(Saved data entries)
——————————

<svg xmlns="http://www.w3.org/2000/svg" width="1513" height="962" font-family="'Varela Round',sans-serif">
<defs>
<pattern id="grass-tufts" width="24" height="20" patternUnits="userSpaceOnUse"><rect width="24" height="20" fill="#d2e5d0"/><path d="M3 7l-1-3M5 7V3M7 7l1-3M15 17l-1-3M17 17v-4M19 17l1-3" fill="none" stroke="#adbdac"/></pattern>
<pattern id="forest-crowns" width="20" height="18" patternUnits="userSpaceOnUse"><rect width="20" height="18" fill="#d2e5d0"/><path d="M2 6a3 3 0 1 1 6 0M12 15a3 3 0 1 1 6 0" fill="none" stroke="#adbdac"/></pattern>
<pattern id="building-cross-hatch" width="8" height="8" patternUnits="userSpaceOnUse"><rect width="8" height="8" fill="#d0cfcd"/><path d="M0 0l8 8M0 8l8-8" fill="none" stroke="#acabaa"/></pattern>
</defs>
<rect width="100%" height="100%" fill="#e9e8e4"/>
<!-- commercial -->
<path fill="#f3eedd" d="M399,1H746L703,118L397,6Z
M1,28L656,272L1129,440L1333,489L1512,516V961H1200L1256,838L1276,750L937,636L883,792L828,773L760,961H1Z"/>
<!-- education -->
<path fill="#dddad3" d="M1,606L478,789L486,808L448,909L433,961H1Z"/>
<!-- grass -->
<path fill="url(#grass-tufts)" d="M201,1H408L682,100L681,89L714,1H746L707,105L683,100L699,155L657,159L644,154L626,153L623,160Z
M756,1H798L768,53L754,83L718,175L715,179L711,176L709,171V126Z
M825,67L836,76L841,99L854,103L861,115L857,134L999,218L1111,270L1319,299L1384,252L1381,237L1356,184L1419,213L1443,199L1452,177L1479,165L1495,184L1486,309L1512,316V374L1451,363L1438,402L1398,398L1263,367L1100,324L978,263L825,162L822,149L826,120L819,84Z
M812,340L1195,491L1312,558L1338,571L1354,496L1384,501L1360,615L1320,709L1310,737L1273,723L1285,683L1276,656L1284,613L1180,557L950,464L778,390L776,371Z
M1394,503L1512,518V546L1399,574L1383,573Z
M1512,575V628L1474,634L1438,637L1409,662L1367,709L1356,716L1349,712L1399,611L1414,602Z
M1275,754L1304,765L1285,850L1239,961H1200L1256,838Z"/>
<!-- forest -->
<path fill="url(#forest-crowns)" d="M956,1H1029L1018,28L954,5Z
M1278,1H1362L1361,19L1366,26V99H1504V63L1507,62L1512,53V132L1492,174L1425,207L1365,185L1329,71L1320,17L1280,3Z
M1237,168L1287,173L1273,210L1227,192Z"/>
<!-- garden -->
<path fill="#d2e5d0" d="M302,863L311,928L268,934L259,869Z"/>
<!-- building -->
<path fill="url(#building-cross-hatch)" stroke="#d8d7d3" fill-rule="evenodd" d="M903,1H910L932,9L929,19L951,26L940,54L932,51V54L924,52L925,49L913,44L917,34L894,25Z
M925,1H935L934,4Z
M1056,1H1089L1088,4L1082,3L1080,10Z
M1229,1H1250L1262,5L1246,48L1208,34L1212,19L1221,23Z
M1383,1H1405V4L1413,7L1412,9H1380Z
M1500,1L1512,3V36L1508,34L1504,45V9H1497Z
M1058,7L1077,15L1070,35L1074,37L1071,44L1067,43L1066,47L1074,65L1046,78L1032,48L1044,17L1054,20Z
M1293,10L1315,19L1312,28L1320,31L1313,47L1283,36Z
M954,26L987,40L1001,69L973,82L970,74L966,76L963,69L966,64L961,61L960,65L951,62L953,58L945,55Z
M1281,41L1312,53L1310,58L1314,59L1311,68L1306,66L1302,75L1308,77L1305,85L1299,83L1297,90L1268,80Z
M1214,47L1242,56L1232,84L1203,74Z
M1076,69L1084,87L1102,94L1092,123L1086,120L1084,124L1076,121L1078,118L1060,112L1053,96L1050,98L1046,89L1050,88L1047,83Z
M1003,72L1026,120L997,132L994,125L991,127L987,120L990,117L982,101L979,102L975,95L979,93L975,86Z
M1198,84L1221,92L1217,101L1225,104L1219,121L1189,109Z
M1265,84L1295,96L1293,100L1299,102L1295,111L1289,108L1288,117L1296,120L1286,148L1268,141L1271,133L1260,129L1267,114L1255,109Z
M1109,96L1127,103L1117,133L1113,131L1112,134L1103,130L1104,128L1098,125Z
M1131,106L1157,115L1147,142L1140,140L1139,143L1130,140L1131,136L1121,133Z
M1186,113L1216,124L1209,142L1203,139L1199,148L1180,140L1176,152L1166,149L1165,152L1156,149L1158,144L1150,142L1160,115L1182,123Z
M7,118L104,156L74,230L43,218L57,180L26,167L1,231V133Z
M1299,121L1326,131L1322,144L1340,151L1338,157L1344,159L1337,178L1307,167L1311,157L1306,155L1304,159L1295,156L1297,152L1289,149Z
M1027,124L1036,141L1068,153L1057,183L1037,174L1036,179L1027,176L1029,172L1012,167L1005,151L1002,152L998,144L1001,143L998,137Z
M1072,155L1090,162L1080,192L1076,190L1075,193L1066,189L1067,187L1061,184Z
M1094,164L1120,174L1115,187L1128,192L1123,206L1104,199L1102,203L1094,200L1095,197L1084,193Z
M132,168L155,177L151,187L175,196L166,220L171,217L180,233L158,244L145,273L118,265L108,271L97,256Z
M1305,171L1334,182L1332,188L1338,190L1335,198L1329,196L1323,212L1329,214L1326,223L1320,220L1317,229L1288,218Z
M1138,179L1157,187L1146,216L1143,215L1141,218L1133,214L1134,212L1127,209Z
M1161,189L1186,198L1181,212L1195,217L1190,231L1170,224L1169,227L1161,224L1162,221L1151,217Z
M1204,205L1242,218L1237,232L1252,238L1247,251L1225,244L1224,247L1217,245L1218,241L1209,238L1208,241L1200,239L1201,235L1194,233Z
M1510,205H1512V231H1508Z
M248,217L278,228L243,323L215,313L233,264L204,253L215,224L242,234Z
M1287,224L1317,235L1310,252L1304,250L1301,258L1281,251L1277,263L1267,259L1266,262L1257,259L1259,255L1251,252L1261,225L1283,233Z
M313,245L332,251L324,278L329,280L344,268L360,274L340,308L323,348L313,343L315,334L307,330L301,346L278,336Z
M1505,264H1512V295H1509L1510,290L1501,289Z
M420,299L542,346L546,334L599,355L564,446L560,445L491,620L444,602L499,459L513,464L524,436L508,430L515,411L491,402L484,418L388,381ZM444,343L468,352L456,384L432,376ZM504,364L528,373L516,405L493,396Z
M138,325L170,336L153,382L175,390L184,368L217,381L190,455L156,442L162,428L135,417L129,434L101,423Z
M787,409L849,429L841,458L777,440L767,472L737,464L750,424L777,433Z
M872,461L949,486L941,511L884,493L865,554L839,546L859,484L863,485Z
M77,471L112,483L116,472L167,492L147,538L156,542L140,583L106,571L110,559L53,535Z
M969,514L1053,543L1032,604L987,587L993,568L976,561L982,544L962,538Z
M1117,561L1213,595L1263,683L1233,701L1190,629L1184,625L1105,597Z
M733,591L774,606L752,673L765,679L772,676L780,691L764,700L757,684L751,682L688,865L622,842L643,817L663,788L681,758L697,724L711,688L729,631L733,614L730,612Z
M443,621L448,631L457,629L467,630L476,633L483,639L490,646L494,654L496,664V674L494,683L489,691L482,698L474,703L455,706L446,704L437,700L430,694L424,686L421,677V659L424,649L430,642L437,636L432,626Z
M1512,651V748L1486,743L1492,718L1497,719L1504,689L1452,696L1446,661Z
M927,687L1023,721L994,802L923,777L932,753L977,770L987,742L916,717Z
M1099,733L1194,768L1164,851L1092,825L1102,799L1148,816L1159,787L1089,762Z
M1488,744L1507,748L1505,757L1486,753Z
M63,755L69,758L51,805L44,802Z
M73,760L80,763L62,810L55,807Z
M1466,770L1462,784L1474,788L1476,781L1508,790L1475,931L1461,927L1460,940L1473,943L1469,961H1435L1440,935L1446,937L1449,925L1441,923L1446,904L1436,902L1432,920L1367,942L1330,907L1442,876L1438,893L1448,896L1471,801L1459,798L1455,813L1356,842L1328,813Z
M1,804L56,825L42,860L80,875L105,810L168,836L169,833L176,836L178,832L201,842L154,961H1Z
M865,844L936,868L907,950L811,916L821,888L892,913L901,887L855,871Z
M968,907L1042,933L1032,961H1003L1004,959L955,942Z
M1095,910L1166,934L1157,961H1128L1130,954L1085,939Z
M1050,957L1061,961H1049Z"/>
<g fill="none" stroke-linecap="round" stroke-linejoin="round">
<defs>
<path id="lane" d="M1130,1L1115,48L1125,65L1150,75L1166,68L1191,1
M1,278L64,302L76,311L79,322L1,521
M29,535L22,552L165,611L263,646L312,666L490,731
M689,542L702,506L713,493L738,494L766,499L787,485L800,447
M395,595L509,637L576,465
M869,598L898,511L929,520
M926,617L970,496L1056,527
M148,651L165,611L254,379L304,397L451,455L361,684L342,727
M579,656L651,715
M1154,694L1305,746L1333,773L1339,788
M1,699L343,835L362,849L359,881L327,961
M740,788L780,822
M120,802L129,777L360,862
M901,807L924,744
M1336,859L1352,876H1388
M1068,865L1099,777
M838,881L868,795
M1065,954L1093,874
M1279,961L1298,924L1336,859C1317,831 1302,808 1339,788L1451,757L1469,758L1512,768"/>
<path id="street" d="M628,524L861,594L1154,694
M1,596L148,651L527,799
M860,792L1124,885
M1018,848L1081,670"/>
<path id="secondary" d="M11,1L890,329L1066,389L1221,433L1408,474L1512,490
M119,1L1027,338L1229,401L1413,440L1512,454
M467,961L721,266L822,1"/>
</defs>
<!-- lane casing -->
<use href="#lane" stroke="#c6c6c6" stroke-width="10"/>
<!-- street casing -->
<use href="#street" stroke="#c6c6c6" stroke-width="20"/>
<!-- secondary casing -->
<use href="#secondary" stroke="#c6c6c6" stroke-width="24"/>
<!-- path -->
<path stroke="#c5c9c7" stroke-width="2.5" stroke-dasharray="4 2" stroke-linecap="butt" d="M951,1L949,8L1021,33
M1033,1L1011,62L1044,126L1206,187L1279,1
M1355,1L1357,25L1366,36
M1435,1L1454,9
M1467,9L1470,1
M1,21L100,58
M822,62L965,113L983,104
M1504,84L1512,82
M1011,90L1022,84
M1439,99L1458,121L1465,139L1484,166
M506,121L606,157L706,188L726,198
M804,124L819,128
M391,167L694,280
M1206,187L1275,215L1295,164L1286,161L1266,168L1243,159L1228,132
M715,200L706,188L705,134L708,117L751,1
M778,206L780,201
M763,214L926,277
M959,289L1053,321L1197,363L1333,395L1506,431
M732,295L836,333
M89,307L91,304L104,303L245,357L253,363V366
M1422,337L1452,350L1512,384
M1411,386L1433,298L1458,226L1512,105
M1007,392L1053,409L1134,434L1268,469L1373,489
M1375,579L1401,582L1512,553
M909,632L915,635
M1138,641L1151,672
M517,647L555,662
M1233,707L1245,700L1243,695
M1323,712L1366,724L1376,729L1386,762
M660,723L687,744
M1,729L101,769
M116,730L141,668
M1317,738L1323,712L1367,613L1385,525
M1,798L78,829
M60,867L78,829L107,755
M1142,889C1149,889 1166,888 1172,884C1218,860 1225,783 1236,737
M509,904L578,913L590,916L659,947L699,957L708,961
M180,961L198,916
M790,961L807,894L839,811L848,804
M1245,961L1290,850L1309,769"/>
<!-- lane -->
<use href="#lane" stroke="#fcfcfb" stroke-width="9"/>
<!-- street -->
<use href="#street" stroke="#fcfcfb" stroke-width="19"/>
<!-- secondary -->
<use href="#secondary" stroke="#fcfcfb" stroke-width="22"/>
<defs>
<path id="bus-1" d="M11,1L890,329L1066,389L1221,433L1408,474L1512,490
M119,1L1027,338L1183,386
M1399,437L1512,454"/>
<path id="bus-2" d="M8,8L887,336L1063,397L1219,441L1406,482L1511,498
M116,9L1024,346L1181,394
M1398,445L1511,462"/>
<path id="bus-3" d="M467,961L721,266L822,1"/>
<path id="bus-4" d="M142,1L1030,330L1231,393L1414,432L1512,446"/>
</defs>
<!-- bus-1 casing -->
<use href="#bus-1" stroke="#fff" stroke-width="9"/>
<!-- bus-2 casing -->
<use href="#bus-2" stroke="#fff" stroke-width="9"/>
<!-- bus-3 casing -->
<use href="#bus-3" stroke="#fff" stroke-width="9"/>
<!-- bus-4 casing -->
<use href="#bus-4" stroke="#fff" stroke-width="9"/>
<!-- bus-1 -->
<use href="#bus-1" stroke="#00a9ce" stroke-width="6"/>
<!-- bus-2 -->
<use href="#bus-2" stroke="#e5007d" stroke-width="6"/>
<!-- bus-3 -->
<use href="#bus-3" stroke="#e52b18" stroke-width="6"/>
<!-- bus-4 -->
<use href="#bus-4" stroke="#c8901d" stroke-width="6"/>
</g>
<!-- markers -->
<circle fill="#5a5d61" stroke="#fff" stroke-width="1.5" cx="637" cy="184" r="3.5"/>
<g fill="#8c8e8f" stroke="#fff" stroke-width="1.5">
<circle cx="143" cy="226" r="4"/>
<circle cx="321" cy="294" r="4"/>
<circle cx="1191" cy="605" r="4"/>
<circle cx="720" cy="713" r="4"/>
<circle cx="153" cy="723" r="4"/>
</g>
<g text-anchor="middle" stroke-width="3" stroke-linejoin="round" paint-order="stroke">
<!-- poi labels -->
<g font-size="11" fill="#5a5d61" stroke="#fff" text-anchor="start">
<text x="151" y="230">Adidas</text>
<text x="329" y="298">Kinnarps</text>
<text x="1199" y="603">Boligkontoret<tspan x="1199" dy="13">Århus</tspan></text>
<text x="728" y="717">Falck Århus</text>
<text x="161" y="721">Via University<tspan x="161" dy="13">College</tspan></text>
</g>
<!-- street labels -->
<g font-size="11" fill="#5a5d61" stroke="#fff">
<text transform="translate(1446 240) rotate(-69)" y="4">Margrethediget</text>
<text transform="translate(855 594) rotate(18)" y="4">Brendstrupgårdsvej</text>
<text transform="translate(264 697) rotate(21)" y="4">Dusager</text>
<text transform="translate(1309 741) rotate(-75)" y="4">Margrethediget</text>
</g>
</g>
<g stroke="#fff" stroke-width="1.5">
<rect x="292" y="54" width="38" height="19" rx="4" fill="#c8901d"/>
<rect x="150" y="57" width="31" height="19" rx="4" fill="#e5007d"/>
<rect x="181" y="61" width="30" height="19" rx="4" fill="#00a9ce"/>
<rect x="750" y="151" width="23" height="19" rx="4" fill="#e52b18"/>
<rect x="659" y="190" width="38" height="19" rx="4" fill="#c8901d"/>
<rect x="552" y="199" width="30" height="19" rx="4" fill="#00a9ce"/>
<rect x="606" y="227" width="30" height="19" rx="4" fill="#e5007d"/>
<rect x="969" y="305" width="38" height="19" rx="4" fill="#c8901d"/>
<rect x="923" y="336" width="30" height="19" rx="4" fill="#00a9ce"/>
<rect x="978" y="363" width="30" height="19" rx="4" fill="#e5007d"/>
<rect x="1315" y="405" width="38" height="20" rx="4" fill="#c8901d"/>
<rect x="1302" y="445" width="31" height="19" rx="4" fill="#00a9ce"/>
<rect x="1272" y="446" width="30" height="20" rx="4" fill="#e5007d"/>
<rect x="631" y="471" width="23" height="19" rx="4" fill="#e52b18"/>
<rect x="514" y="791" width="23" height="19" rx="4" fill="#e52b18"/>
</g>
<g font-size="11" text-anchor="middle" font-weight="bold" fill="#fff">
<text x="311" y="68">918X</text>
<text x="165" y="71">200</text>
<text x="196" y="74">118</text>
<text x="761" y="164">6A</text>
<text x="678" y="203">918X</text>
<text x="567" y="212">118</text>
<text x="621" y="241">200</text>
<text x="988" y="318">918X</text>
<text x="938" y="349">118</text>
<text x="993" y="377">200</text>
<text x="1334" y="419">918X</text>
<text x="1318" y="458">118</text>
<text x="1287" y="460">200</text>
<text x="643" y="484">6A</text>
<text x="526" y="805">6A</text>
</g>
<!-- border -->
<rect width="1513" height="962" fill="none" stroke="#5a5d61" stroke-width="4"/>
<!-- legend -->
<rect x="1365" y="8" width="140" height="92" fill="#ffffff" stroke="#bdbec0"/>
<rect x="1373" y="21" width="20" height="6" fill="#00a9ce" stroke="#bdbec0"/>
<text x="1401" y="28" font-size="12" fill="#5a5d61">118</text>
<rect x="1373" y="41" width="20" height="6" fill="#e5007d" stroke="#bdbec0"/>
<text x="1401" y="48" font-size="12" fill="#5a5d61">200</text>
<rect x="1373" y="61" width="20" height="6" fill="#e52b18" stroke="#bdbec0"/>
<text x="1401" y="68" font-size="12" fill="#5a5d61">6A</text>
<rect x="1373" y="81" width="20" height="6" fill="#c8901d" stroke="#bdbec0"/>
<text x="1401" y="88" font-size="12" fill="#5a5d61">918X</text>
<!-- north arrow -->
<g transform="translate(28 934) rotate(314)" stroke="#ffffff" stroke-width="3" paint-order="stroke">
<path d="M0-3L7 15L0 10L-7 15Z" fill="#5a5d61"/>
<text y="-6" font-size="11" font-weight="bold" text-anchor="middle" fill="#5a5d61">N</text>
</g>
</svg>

——————————

§ **Assignment**
Could you find every line in the records above that has the string "ffffff" and copy it?

§ **Problem solution**
<rect x="1365" y="8" width="140" height="92" fill="#ffffff" stroke="#bdbec0"/>
<g transform="translate(28 934) rotate(314)" stroke="#ffffff" stroke-width="3" paint-order="stroke">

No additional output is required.